Por Folha de São Paulo,
A freirinha repete: "Tenkió"! Depois começa a rir, mas logo para, quando
leva um cutucão da colega ao lado, também freira. A cena aconteceu de
verdade, na minha frente, faz alguns meses, no aeroporto de Congonhas.
Segundos antes, pelo sistema de som, uma funcionária de companhia aérea
fazia um daqueles anúncios impossíveis de decifrar, supostamente em
inglês: "De néxtchi fláitchi uíu dipartchi fron guêitchi êitchi.
Tenkió."
As freiras eram estrangeiras e, claro, só conseguiram decifrar o
"tenkió", provavelmente uma tentativa de dizer "thank you". Uma delas
não se aguentou e, santa criatura, acabou zombando sem querer do sotaque
dos nativos.
Lembrei desse caso prosaico por causa da renúncia do papa. Como sabemos,
Bento 16 avisou que estava de saída em latim. Na sala de imprensa do
Vaticano, acompanhando por um circuito interno, a repórter Giovanna
Chirri, da agência Ansa, sentiu as pernas tremer. Ela entende latim.
Captou antes de todo mundo a gravidade do que acontecia. Deu a notícia
em primeira mão.
No Twitter, modesta, Giovanna explicou assim seu grande feito: "O latim do papa é muito fácil de entender".
De volta às freiras de Congonhas: se o papa falasse latim como a grande
maioria dos brasileiros fala inglês, o mundo teria demorado muito mais
para saber da renúncia. Talvez ainda não soubesse.
Sei que o tema é delicado, mexe com os brios nacionais. Até provocou uma
confusão recente, quando o produtor musical americano Jack Endino, que
trabalha com artistas do Brasil, reclamou de bandas brasileiras que
insistem em cantar em inglês. "Não dá para entender nada."
No caso do rock, há um agravante. Além do sotaque incompreensível, as
letras normalmente não fazem sentido. São escritas por brasileiros sem
nenhuma familiaridade com o inglês que se fala no dia a dia. Na
estrutura e na gramática, acabam sendo traduções literais, para o
inglês, de frases em português.
Imagine, então, o pobre Jack Endino recebendo fitas demo de grupos
brasileiros que cantam, com sotaque indecifrável, letras compostas em
"portinglês"...
O produtor foi bastante atacado por seu suposto esnobismo. Mas tem
razão.
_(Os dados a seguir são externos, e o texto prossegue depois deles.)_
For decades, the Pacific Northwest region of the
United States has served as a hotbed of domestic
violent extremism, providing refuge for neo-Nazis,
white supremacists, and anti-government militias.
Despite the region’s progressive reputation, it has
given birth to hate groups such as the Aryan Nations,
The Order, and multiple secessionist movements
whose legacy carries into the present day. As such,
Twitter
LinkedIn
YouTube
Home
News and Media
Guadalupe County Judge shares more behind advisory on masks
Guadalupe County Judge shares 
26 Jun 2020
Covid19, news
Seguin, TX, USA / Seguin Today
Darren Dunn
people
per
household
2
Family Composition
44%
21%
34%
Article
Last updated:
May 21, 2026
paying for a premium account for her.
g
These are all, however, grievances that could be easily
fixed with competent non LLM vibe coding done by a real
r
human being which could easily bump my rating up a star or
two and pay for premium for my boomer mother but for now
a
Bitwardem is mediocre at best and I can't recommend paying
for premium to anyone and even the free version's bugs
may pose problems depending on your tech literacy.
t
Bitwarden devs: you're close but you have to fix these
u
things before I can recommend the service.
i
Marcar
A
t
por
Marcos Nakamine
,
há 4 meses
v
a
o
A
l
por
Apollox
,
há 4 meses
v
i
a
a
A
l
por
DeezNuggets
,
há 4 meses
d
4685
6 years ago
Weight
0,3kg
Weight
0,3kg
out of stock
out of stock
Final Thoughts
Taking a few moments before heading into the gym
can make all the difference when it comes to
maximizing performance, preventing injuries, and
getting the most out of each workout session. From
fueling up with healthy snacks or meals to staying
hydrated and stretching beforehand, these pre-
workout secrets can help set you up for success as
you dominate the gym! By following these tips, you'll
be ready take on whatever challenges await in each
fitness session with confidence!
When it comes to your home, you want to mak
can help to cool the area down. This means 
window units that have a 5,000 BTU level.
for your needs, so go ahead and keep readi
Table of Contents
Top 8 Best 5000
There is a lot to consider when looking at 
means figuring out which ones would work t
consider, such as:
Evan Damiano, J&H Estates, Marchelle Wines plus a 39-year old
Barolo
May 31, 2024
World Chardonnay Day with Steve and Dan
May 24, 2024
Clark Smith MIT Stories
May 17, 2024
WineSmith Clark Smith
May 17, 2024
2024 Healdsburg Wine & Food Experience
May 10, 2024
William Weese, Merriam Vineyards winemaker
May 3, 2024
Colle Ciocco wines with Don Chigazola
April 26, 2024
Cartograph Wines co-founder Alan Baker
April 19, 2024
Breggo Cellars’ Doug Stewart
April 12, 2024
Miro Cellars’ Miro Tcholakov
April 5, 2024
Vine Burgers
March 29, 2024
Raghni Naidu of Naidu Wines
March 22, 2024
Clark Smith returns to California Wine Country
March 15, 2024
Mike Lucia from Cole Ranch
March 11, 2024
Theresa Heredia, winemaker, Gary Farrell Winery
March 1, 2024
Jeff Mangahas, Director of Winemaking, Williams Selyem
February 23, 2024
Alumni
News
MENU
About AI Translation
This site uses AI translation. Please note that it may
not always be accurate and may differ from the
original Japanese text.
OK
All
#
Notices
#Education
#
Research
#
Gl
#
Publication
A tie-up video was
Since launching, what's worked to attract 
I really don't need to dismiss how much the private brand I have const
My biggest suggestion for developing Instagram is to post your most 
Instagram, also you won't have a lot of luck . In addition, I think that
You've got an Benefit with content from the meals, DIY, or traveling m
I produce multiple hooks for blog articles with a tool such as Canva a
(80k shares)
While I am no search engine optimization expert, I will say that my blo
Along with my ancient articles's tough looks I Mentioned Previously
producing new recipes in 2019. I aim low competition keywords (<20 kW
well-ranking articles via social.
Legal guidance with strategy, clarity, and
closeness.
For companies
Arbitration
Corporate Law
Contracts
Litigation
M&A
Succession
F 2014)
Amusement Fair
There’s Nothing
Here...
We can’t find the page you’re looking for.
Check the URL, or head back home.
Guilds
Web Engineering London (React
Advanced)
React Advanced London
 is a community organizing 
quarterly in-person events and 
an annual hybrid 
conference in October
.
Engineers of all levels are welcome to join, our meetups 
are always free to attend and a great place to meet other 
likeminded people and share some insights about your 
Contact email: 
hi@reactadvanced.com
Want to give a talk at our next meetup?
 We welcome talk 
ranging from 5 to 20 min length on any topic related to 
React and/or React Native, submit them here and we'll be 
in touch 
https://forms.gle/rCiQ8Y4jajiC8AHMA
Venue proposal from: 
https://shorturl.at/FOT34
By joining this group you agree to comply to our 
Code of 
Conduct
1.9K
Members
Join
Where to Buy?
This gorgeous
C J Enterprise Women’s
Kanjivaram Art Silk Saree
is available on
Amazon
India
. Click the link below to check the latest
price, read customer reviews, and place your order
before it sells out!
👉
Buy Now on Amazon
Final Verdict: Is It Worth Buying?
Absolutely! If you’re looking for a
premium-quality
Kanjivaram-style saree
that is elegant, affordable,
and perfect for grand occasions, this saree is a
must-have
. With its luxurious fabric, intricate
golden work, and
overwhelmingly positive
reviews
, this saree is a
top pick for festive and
E não se trata de exigir sotaque perfeito, daqueles de locutor da
BBC. Isso, quase nenhum não nativo de língua inglesa tem. A não ser que
tenha recebido educação bilíngue, desde criança, o que só acontece com
uma ínfima elite.
Para citar um exemplo extremo: Paulo Francis, correspondente em Nova
York por tantos anos, falava um inglês erudito, sofisticado, de
altíssimo registro intelectual. Tudo isso com um leve sotaque carioca. O
que, ante seu domínio total da língua de William Faulkner e T.S. Eliot,
não tinha a menor importância.
De novo: ninguém está pedindo que brasileiros falem inglês com sotaque
nota dez. Até porque não precisa --americanos e ingleses estão
acostumados a ouvir sua língua com entonação estrangeira. De Björk a
Antonio Banderas, de Greta Garbo a Arnold Schwarzenegger, de Henry
Kissinger a Albert Einstein, não são poucos os exemplos de não nativos
de sucesso no mundo anglófono das palavras e das ideais.
Já por aqui, é bom lembrar, isso quase não acontece. Ao menor tropeço de
um gringo no português, chiamos e fazemos piada. Ainda um país isolado
do restante do mundo, o Brasil não está acostumado a escutar sua língua
salpicada por um tempero de fora.
Vi uma vez um jornalista americano, residente no Brasil, sendo
entrevistado na TV. O rapaz tropeçava um pouco nos gêneros, errava uma
ou outra concordância nominal, mas se virava bastante bem.
Até que ele tocou onde não podia: disse que, como regra, brasileiros
falam muito mal inglês. O apresentador sapecou: "Já o seu português está
ótimo, né, meu filho?" A plateia veio abaixo, vingando-se da insolência
do gringo.
De pouco valeu ele ter respondido a todas as questões e entendido tudo o
que foi perguntado, mesmo sob a pressão de estar na TV. Tinha sotaque,
cometia um errinho ou outro. Os brazucas não perdoaram.
Resumindo. Se um estrangeiro aparecer por aqui derrapando no português,
mesmo que consiga se comunicar e entenda tudo, vai ser espinafrado sem
perdão. Mas se um gringo se atrever a reclamar do inglês dos
brasileiros, ele que se prepare para nosso contra-ataque chauvinista.
Que as freirinhas de Congonhas nos perdoem.